- _Description of the task_
Out of the lines below, please list those that hold the string "format".

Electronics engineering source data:

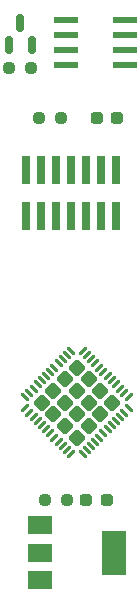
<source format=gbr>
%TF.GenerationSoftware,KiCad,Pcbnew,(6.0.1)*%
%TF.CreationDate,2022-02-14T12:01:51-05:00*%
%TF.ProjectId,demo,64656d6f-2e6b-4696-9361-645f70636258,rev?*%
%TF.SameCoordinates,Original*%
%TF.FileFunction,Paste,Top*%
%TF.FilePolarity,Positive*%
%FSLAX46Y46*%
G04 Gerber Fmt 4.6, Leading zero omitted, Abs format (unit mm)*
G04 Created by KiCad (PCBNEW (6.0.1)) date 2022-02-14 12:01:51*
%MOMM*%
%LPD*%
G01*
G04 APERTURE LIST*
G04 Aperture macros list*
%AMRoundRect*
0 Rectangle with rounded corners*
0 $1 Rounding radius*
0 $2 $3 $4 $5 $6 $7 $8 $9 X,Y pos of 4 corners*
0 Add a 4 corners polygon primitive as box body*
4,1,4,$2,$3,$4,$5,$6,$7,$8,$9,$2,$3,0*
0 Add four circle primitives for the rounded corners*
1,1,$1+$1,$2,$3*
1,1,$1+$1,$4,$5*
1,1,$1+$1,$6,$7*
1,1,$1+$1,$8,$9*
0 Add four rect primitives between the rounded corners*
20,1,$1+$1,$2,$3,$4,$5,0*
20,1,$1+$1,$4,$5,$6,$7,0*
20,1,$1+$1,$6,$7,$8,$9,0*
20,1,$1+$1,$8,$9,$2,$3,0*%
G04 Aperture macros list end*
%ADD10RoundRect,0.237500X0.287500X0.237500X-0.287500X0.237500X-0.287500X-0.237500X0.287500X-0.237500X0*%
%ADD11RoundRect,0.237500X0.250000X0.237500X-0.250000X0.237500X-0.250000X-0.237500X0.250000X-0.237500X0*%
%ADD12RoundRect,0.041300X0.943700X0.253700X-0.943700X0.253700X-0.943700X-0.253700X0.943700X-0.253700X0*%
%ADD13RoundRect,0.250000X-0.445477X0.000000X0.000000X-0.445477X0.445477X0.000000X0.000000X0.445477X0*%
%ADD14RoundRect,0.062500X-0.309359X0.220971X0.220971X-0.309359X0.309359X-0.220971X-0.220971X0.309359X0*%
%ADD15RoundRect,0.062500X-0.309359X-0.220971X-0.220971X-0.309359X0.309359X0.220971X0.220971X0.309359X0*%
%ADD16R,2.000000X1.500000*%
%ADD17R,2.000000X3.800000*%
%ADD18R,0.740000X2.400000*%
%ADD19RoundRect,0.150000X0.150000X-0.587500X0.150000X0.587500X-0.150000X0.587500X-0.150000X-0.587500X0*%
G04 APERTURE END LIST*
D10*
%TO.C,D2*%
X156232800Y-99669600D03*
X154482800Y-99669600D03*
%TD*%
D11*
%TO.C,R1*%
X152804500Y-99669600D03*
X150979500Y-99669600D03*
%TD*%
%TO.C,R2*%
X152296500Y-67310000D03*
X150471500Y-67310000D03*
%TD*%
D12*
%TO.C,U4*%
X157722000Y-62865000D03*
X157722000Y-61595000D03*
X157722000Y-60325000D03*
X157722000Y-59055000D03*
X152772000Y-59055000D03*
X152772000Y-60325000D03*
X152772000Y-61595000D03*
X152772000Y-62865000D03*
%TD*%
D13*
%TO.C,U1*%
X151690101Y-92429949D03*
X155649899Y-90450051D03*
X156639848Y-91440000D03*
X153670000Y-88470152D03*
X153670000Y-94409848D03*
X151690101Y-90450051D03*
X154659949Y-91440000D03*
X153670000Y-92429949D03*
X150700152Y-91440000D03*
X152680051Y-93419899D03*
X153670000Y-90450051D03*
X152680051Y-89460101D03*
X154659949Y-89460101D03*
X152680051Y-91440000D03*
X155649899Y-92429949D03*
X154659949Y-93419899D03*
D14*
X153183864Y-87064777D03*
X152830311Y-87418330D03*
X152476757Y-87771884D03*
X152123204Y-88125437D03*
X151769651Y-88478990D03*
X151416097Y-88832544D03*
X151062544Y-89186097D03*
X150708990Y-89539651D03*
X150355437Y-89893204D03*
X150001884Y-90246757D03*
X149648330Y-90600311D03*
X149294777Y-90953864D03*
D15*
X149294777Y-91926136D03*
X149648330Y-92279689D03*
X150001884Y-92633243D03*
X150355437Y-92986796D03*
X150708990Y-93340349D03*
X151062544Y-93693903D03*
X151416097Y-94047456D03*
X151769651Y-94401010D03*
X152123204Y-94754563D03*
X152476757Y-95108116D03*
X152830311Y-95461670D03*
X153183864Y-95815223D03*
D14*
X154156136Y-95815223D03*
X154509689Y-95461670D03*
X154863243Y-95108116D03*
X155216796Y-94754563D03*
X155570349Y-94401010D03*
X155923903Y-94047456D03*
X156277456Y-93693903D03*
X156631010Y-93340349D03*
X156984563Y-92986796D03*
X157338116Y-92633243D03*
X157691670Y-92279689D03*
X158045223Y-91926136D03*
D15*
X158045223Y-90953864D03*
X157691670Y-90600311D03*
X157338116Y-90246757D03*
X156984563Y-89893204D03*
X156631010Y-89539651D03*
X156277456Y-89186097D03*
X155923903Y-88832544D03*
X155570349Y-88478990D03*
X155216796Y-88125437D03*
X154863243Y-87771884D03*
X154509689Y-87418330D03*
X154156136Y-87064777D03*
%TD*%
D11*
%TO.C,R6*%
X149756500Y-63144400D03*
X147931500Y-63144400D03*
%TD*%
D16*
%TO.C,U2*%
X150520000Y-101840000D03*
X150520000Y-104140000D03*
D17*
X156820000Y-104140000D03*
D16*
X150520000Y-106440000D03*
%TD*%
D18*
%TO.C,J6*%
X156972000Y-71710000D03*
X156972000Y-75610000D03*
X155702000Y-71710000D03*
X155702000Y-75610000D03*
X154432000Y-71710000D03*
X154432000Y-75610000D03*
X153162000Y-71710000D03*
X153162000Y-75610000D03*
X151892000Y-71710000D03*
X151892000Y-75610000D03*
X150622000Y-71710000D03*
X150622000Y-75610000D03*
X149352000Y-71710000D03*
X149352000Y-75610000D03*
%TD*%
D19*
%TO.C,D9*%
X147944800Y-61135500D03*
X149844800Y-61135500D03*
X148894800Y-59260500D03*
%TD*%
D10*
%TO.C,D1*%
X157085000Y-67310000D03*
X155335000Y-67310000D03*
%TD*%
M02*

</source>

- _Response to the task_
<source format=gbr>
G04 Gerber Fmt 4.6, Leading zero omitted, Abs format (unit mm)*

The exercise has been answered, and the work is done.